Tuesday, April 17, 2007

Scared...Anxious...Yet Holding Strong

Last night was rather scary for me. I was feeling a pain in a certain part of my body...well lets be real, my man area. The pain had been present for a few days but I wasn't alarmed since from time to time I experience pain from my hernia surgery some 15 months ago. However, this time the pain felt different. I ended up finding a lump of sorts. I was alarmed, yet I told myself that maybe it wasn't really there since it wasn't visible. I had a pre-scheduled appointment with my doctor for this morning since I am still not completely well from bronchitis that started some two weeks ago, so I told myself I would have the doc take a look to be safe. Well, I had a pretty crappy night sleep, I toss and turned, got up about four different times for something to drink. Those of you who know me, know that I hardly wake during the night. I couldn't help but to start thinking "what if's". Of course my mind turned to the negatives and I started to feel worried.

This morning my heart was pounding as I was waiting to see the doctor. He checked out my bronchitis and found that my asthma is now acting up and he doesn't think there is still an infection but just breathing difficulties. Thank you California air for allowing me to have asthma. He then checked out my other issues and confirmed that there is a lump. He then instructed me that we will need an ultrasound and he would like me to see a specialist. My doc is a great guy but didn't really give me details as to what could be going on.

So, it is the end of the day, I am sitting here in my office still filled with a sense of uncertainty. I am anxious to know what is going on with me. I keep telling myself that everything is going to be fine. I have been faced with many health issues in my short 23 years of life and this is just another one that will be taken care of. Through this I am holding strong, I believe God will see me through this just as He always does. I'd being lying if I didn't say that this new discovery has left me clinging to Him much more than I have in the past few weeks. Isn't it odd how we choose to be close to God when we feel like we are faced with a problem?

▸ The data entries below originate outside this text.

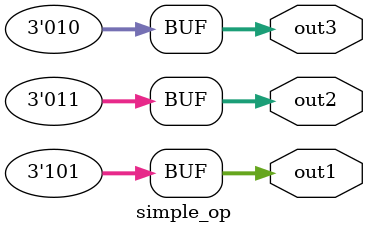
<source format=v>
 
module simple_op(out1,out2,out3);

    output reg [2:0] out1;
    output reg [2:0] out2;
    output reg [2:0] out3;

    initial begin
            out1 = 3'b101;
        #20 out2 = 3'b011;
        #30 out3 = 3'b010;
    end
endmodule 
</source>
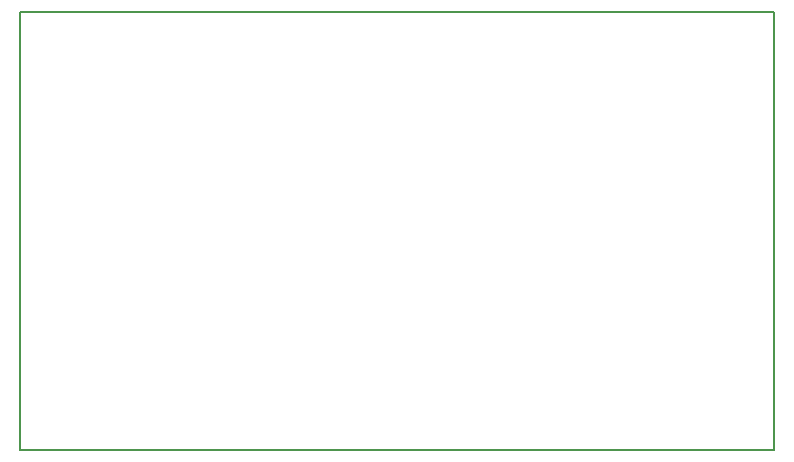
<source format=gm1>
G04 #@! TF.FileFunction,Profile,NP*
%FSLAX46Y46*%
G04 Gerber Fmt 4.6, Leading zero omitted, Abs format (unit mm)*
G04 Created by KiCad (PCBNEW 4.0.2-stable) date 7/3/2016 12:03:50 AM*
%MOMM*%
G01*
G04 APERTURE LIST*
%ADD10C,0.100000*%
%ADD11C,0.150000*%
G04 APERTURE END LIST*
D10*
D11*
X47722000Y-92321000D02*
X47722000Y-55237000D01*
X109698000Y-92321000D02*
X47722000Y-92321000D01*
X111603000Y-92321000D02*
X109698000Y-92321000D01*
X111603000Y-56126000D02*
X111603000Y-92321000D01*
X111603000Y-55237000D02*
X111603000Y-56126000D01*
X77694000Y-55237000D02*
X111603000Y-55237000D01*
X51532000Y-55237000D02*
X77694000Y-55237000D01*
X49500000Y-55237000D02*
X51532000Y-55237000D01*
X47722000Y-55237000D02*
X49500000Y-55237000D01*
M02*

</source>
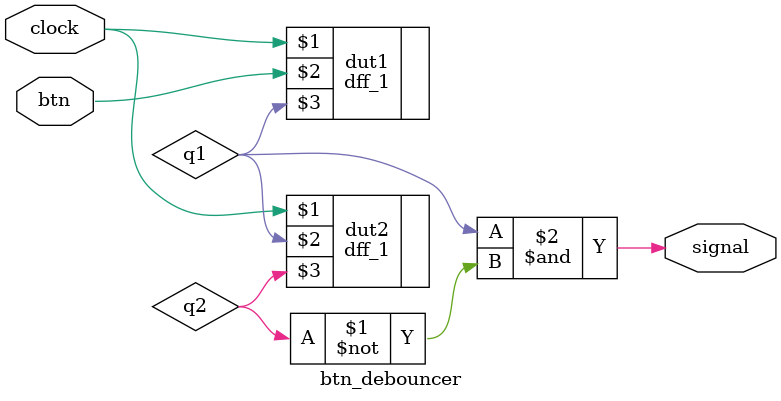
<source format=v>
`timescale 1ns / 1ps

module btn_debouncer(
    input clock,
    input btn,
    output signal
    );
    
    wire q1;
    wire q2;
    
    dff_1 dut1(clock, btn, q1);
    dff_1 dut2(clock, q1, q2);
    
    assign signal = q1 & ~q2; 
endmodule

</source>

Please pray for me in the coming days. I have an appointment on Thursday with the specialist...crazy how they get you in quick when they think something is up. I have an ultrasound next week. Hopefully sooner...rather than later...there will be some clear answers as to what is going on. I pray that God gives me the strength to carry on and to not let this put a damper on my life.

In Him,
Derek

1 comment:

Anonymous said...

Okay, look at the bright side. Say it is the worst possible news and they "remove half of the 'man area'", someday when you are married and have your quiver full of kids and decide to 'stop the flow' the surgury will only take half the time of most men, and the recovery will be twice as fast! There is a silver lining in every fearful moment! Know you will be lifted up this week! BUNCHES! You are loved man!